Auto industry supportive of anti-dumping duties on imported Chinese windscreens

23 Jan 2024

23 January 2024
Independent Online
by Tawanda Karombo

South Africa’s auto industry is supportive of anti-dumping duties imposed on shipments of vehicle windscreens, saying imported automotive glass should be controlled to control safety standards. In a general notice published at the end of last week, the International Trade Administration Commission said Minister of Trade, Industrious and Competition Ebrahim Patel had “approved” its recommendation for the imposition of anti-dumping duties on imported vehicle windscreens. “The five-year period that the anti-dumping duties may stay in place before the duties lapse, if a sunset review is not initiated, will be counted from the publication date of the notice in the Government Gazette by Sars,” the commission said in General Notice 2277 of 2024.

Patel had now “requested the Minister of Finance (Enoch Godogwana) to amend Schedule No. 2 to the Act in order to give effect” to the new anti-dumping duties. The National Automobile Dealers’ Association (Nada) told Business Report on Friday that it supported the anti-dumping duties on windscreens imported from China into South Africa and the SACU region as a measure of controlling safety, security and quality standards in the industry.

“NADA supports the imposition of anti-dumping duties on windscreens from China into the SACU region,” Gary McCraw, national chairperson for Nasa, said. McCraw said, “Safety is paramount when it comes to a vehicle’s windscreen” and explained that Nada’s emphasis was on windscreens and other components’ “compliance with both local regulations and original equipment manufacturer (OEM) standards. “Meeting these standards is essential for ensuring the glass's safety, particularly in the event of an accident. Nowadays, many windscreens incorporate sensors and other attachments, further underlining their role in modern vehicle safety,” he said.

Franchised dealers, he added, had in-depth knowledge of products and adherence to standards, hence they were better positioned as “reliable sources for ensuring the safety” of critical components in the manufacture or assembly of vehicles. Sars last year imposed temporary anti-dumping duties on Chinese imported windscreens for a period of six months ending August 9. The industry has lobbied for longer-term duties to ensure safety and also promote fairness to local players.

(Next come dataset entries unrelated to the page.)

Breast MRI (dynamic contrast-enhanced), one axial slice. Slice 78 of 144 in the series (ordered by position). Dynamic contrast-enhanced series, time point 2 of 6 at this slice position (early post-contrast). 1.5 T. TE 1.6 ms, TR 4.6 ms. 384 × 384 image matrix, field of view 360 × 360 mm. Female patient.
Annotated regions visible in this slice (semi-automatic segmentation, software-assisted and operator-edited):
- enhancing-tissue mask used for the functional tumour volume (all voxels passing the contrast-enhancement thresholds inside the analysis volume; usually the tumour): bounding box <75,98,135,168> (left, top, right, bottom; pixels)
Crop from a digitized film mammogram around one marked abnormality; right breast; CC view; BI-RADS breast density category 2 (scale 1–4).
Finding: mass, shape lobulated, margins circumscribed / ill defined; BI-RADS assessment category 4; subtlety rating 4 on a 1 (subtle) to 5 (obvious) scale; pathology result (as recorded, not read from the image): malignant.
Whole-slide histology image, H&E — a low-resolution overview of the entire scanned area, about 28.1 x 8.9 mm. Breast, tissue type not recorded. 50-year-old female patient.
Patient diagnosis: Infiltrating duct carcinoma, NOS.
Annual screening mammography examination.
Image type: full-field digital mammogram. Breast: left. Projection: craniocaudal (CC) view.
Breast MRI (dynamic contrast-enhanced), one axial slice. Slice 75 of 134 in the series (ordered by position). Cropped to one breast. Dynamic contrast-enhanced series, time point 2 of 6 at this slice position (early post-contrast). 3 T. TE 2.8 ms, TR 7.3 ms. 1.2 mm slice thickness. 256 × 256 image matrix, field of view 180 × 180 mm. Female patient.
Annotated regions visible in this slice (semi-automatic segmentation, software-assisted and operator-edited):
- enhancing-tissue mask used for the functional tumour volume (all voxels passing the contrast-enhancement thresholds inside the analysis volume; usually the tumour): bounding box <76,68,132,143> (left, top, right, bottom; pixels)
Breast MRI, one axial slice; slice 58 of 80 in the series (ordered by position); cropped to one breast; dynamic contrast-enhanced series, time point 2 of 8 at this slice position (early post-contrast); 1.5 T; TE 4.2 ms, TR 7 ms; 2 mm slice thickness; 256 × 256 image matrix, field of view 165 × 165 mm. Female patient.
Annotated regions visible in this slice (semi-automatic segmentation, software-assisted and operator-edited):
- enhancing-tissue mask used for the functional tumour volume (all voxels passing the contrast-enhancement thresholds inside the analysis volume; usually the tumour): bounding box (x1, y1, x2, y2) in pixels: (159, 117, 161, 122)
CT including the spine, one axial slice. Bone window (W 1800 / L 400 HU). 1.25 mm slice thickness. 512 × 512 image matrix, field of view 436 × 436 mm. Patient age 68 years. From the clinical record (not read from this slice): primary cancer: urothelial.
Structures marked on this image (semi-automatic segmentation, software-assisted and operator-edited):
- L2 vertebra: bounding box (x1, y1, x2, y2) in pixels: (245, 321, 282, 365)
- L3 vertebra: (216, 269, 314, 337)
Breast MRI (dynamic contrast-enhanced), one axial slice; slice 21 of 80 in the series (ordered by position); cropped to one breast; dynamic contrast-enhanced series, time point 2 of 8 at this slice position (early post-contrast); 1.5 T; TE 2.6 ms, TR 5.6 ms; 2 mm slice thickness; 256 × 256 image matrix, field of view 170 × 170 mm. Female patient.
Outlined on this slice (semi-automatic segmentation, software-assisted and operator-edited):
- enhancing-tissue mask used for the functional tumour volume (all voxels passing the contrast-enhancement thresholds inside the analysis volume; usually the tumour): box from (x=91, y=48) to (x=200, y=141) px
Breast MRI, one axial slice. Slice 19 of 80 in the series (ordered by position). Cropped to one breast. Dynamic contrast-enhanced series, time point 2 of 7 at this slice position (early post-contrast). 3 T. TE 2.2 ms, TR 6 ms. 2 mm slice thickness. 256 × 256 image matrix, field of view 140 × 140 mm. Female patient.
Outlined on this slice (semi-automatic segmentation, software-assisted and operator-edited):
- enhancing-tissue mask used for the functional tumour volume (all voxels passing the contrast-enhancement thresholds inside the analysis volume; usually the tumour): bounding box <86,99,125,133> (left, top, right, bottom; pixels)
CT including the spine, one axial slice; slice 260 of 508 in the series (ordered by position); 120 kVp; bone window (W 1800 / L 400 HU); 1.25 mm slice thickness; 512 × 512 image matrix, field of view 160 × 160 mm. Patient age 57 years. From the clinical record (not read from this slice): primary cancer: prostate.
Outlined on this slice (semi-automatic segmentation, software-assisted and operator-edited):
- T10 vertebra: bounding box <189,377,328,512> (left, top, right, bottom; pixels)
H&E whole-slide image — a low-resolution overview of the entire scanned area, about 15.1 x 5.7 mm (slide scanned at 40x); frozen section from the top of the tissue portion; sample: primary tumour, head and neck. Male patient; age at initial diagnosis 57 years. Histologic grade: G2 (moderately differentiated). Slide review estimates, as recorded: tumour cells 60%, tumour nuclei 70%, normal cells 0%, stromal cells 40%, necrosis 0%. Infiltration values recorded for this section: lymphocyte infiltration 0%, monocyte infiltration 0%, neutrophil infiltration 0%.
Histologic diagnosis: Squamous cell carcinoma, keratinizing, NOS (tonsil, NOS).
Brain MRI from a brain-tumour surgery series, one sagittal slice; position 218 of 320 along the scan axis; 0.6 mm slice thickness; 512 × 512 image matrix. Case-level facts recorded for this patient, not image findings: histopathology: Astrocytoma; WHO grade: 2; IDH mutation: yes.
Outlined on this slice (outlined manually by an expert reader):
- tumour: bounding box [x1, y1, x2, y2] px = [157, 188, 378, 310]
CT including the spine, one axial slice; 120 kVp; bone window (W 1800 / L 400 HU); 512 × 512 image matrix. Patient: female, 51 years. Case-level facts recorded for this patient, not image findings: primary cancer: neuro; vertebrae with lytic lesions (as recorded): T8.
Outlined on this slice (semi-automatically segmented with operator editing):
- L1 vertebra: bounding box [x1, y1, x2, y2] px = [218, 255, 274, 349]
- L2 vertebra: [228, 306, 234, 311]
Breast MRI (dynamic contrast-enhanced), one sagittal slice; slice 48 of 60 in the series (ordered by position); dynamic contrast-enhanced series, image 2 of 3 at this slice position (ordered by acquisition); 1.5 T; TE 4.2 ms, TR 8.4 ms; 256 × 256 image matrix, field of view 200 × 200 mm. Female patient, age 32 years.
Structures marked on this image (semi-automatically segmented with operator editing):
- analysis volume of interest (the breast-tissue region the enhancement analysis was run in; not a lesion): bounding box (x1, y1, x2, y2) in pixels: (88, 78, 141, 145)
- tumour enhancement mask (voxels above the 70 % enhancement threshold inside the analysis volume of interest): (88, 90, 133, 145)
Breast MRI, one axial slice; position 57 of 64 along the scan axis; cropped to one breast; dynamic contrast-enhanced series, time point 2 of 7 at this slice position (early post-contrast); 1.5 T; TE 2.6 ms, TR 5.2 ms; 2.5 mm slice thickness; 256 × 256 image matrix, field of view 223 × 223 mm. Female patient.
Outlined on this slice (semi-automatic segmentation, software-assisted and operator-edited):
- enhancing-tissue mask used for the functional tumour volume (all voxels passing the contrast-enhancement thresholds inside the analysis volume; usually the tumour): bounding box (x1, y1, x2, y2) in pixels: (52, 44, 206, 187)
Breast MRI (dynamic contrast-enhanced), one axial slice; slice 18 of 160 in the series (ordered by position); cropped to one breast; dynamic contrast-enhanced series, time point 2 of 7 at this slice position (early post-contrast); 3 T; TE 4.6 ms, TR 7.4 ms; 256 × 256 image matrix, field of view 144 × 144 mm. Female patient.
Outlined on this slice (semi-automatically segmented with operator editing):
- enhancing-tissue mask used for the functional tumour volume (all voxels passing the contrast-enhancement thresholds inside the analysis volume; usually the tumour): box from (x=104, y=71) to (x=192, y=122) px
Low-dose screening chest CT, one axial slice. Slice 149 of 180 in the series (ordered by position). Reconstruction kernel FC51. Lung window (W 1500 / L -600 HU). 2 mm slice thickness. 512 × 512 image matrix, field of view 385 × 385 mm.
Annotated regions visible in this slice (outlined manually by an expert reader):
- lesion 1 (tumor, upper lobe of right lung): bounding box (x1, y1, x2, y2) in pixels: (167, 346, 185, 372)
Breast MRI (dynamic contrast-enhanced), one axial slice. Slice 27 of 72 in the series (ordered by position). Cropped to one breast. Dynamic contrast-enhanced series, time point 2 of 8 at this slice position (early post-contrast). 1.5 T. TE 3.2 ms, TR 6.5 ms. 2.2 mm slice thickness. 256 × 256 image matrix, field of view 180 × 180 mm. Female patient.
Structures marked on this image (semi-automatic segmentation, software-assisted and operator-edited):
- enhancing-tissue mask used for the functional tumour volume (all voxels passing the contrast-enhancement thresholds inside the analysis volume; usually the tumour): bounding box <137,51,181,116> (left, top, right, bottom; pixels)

The International Trade Administration Commission in making its decision considered comments from interested parties after it issued “essential facts letters that it was considering making a final determination” that the windscreens originating and imported from China were constituting product dumping into the SACU auto industry. The commission had determined that the imported vehicle windscreens were “causing material injury” to the SACU industry. Most of the imported windscreens were being used as in the SACU region, especially South Africa as “replacement glass” in the aftermarket.

On initiation of the investigation in July 2022, the commission sent questionnaires to known producers and exporters of windscreens in China, while the Chinese diplomatic representative was also directed to forward the questionnaire to unknown producers. South Africa’s auto industry last year registered an increase in vehicle sales despite facing challenges, although sales in December, at 40 329 units, marked the fifth consecutive month of year-on-year decline. Annual vehicle sales for South Africa for 2023, however, increased to 532 098 compared to 529 556 a year earlier, data from the National Association of Automobile Manufacturers of South Africa (Naamsa) showed earlier this month.

South African vehicle exports were, however, a bright spot for the industry, hitting a record of 396 290 units, and rising 12.7% compared to 2022. Naamsa said increased load shedding and the logistical challenges at ports and the railway network, as well as higher interest rates, had left “a mark on the industry’s performance” in 2023. “The automotive sector's productivity relies heavily on infrastructure investment, sustainable energy supply and the revitalisation of South Africa's ports, rail and roads. Alongside faster economic growth and moderate inflation, lower interest rates would go a long way to support the new vehicle market in 2024,” said Naamsa.